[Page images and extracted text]
—————
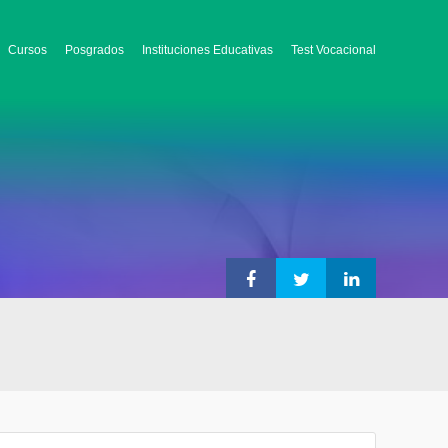
Cursos
Posgrados
Instituciones Educativas
Test Vocacional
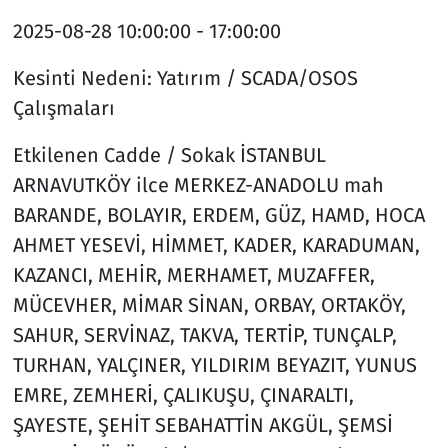
2025-08-28
10:00:00 - 17:00:00
Kesinti Nedeni:
Yatırım / SCADA/OSOS
Çalışmaları
Etkilenen Cadde / Sokak
İSTANBUL
ARNAVUTKÖY ilce MERKEZ-ANADOLU mah
BARANDE, BOLAYIR, ERDEM, GÜZ, HAMD, HOCA
AHMET YESEVİ, HİMMET, KADER, KARADUMAN,
KAZANCI, MEHİR, MERHAMET, MUZAFFER,
MÜCEVHER, MİMAR SİNAN, ORBAY, ORTAKÖY,
SAHUR, SERVİNAZ, TAKVA, TERTİP, TUNÇALP,
TURHAN, YALÇINER, YILDIRIM BEYAZIT, YUNUS
EMRE, ZEMHERİ, ÇALIKUŞU, ÇINARALTI,
ŞAYESTE, ŞEHİT SEBAHATTİN AKGÜL, ŞEMSİ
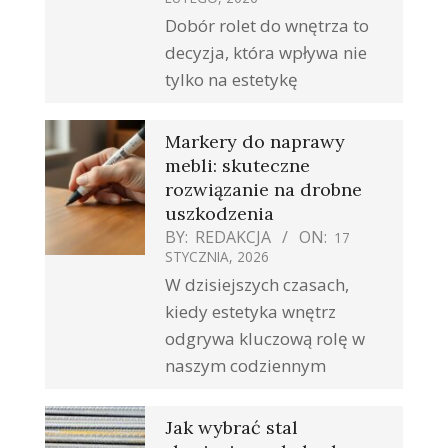
Dobór rolet do wnętrza to
decyzja, która wpływa nie
tylko na estetykę
Markery do naprawy
mebli: skuteczne
rozwiązanie na drobne
uszkodzenia
BY:
REDAKCJA
ON:
17
STYCZNIA, 2026
W dzisiejszych czasach,
kiedy estetyka wnętrz
odgrywa kluczową rolę w
naszym codziennym
Jak wybrać stal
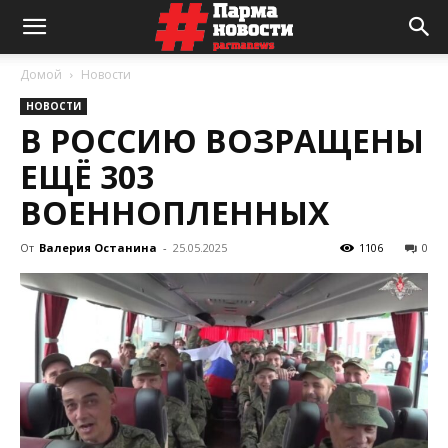
Домой
Новости
НОВОСТИ
В РОССИЮ ВОЗРАЩЕНЫ
ЕЩЁ 303
ВОЕННОПЛЕННЫХ
От
Валерия Останина
-
25.05.2025
1106
0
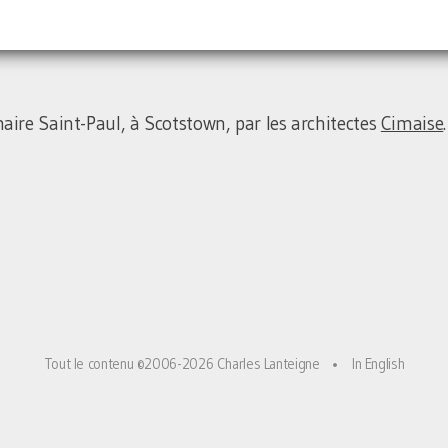
maire Saint-Paul, à Scotstown, par les architectes
Cimaise
.
Tout le contenu ©2006-2026 Charles Lanteigne
•
In English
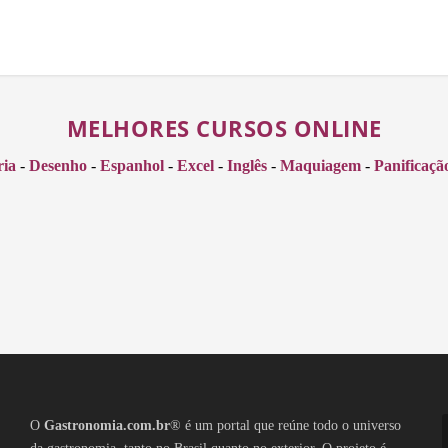
MELHORES CURSOS ONLINE
ria
-
Desenho
-
Espanhol
-
Excel
-
Inglês
-
Maquiagem
-
Panificaçã
O
Gastronomia.com.br
® é um portal que reúne todo o universo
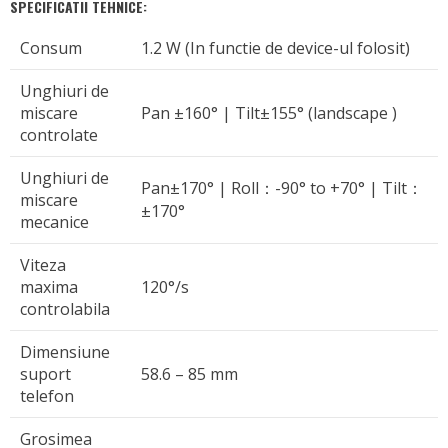
SPECIFICATII TEHNICE:
Consum
1.2 W (In functie de device-ul folosit)
Unghiuri de
miscare
Pan ±160° | Tilt±155° (landscape )
controlate
Unghiuri de
Pan±170° | Roll：-90° to +70° | Tilt：
miscare
±170°
mecanice
Viteza
maxima
120°/s
controlabila
Dimensiune
suport
58.6 – 85 mm
telefon
Grosimea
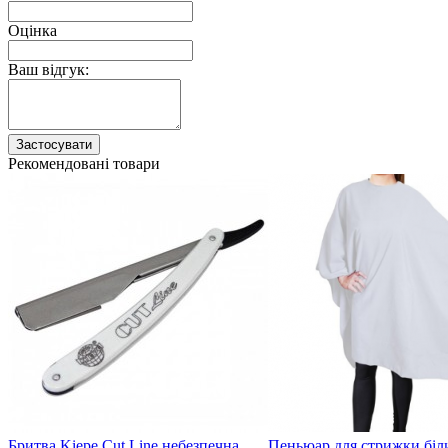
Оцінка
Ваш відгук:
Застосувати
Рекомендовані товари
Бритва Kiepe Cut Line небезпечна
Пеньюар для стрижки біли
—————
Put the part that opens with the line containing "maire Saint-Paul, à" and closes with the line containing "todo o universo" into a Markdown table with the columns Row and Line. Give each line its own numbered row, skip blank lines, and leave the pictures out.

| Row | Line |
|---|---|
| 1 | maire Saint-Paul, à Scotstown, par les architectes |
| 2 | Cimaise |
| 3 | . |
| 4 | Tout le contenu ©2006-2026 Charles Lanteigne |
| 5 | • |
| 6 | In English |
| 7 | MELHORES CURSOS ONLINE |
| 8 | ria |
| 9 | - |
| 10 | Desenho |
| 11 | - |
| 12 | Espanhol |
| 13 | - |
| 14 | Excel |
| 15 | - |
| 16 | Inglês |
| 17 | - |
| 18 | Maquiagem |
| 19 | - |
| 20 | Panificaçã |
| 21 | O |
| 22 | Gastronomia.com.br |
| 23 | ® é um portal que reúne todo o universo |